_PROVIDED RECORDS_:
-- Opening Marker --

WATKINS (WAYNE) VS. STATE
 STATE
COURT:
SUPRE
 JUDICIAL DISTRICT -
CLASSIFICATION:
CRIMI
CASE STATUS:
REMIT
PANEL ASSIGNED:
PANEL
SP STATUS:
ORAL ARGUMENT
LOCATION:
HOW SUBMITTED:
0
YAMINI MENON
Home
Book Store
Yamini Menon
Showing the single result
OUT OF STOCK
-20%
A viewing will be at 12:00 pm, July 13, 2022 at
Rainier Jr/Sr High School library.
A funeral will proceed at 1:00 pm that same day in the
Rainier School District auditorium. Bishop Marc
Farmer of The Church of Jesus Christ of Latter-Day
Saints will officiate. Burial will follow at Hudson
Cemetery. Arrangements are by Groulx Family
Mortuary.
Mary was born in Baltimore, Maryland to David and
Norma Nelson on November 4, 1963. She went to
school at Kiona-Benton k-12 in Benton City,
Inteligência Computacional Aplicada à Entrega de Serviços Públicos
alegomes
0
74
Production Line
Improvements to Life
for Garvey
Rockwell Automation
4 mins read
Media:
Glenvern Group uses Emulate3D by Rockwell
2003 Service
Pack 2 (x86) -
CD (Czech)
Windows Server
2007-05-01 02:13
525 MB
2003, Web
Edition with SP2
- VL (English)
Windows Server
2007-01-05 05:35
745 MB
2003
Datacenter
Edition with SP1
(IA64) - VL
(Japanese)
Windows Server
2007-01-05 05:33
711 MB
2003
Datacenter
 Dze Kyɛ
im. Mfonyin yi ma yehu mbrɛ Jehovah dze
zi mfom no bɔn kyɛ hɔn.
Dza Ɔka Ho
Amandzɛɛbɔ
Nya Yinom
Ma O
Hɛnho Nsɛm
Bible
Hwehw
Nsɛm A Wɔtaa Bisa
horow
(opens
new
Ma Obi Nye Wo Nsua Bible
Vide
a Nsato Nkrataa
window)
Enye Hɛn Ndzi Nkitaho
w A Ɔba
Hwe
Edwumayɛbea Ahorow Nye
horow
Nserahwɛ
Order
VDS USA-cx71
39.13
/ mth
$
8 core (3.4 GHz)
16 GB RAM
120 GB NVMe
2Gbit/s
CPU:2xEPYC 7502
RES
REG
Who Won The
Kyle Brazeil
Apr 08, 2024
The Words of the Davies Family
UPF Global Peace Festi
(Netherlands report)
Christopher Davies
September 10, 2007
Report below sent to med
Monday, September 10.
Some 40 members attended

-- Closing Marker --

Please show each line in the records above that contains "Rockwell".

_ANSWER TO THE EXERCISE_:
Rockwell Automation
Glenvern Group uses Emulate3D by Rockwell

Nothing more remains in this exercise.